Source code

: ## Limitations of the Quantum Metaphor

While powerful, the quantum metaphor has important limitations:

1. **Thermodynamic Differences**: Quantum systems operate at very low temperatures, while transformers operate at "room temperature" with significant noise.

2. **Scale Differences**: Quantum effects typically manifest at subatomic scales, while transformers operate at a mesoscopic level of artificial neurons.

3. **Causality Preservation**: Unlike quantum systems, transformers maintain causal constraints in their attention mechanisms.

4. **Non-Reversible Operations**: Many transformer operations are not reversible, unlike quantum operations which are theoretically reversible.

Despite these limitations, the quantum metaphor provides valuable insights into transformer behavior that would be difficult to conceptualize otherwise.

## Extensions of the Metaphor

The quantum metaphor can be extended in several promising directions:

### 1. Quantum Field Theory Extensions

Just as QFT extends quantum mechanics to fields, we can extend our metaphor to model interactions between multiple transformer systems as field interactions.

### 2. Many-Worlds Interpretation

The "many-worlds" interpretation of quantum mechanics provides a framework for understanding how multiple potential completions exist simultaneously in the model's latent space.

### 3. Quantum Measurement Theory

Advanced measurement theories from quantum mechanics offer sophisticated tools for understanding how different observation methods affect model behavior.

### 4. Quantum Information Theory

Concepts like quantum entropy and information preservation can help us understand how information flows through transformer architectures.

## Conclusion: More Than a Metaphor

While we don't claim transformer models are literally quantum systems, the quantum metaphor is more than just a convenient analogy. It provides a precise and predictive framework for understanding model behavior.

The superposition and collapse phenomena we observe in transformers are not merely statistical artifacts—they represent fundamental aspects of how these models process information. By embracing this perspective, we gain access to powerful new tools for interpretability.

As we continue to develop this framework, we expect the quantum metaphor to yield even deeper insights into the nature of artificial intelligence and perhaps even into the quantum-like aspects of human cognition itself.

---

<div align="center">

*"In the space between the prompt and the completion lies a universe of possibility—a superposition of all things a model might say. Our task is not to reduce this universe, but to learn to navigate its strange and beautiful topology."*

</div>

########

• _EXERCISE_: Turn the lines above into a numbered list, leaving out the blank ones.

• _WRITTEN SOLUTION_:
1. Source code
2. : ## Limitations of the Quantum Metaphor
3. While powerful, the quantum metaphor has important limitations:
4. 1. **Thermodynamic Differences**: Quantum systems operate at very low temperatures, while transformers operate at "room temperature" with significant noise.
5. 2. **Scale Differences**: Quantum effects typically manifest at subatomic scales, while transformers operate at a mesoscopic level of artificial neurons.
6. 3. **Causality Preservation**: Unlike quantum systems, transformers maintain causal constraints in their attention mechanisms.
7. 4. **Non-Reversible Operations**: Many transformer operations are not reversible, unlike quantum operations which are theoretically reversible.
8. Despite these limitations, the quantum metaphor provides valuable insights into transformer behavior that would be difficult to conceptualize otherwise.
9. ## Extensions of the Metaphor
10. The quantum metaphor can be extended in several promising directions:
11. ### 1. Quantum Field Theory Extensions
12. Just as QFT extends quantum mechanics to fields, we can extend our metaphor to model interactions between multiple transformer systems as field interactions.
13. ### 2. Many-Worlds Interpretation
14. The "many-worlds" interpretation of quantum mechanics provides a framework for understanding how multiple potential completions exist simultaneously in the model's latent space.
15. ### 3. Quantum Measurement Theory
16. Advanced measurement theories from quantum mechanics offer sophisticated tools for understanding how different observation methods affect model behavior.
17. ### 4. Quantum Information Theory
18. Concepts like quantum entropy and information preservation can help us understand how information flows through transformer architectures.
19. ## Conclusion: More Than a Metaphor
20. While we don't claim transformer models are literally quantum systems, the quantum metaphor is more than just a convenient analogy. It provides a precise and predictive framework for understanding model behavior.
21. The superposition and collapse phenomena we observe in transformers are not merely statistical artifacts—they represent fundamental aspects of how these models process information. By embracing this perspective, we gain access to powerful new tools for interpretability.
22. As we continue to develop this framework, we expect the quantum metaphor to yield even deeper insights into the nature of artificial intelligence and perhaps even into the quantum-like aspects of human cognition itself.
23. ---
24. <div align="center">
25. *"In the space between the prompt and the completion lies a universe of possibility—a superposition of all things a model might say. Our task is not to reduce this universe, but to learn to navigate its strange and beautiful topology."*
26. </div>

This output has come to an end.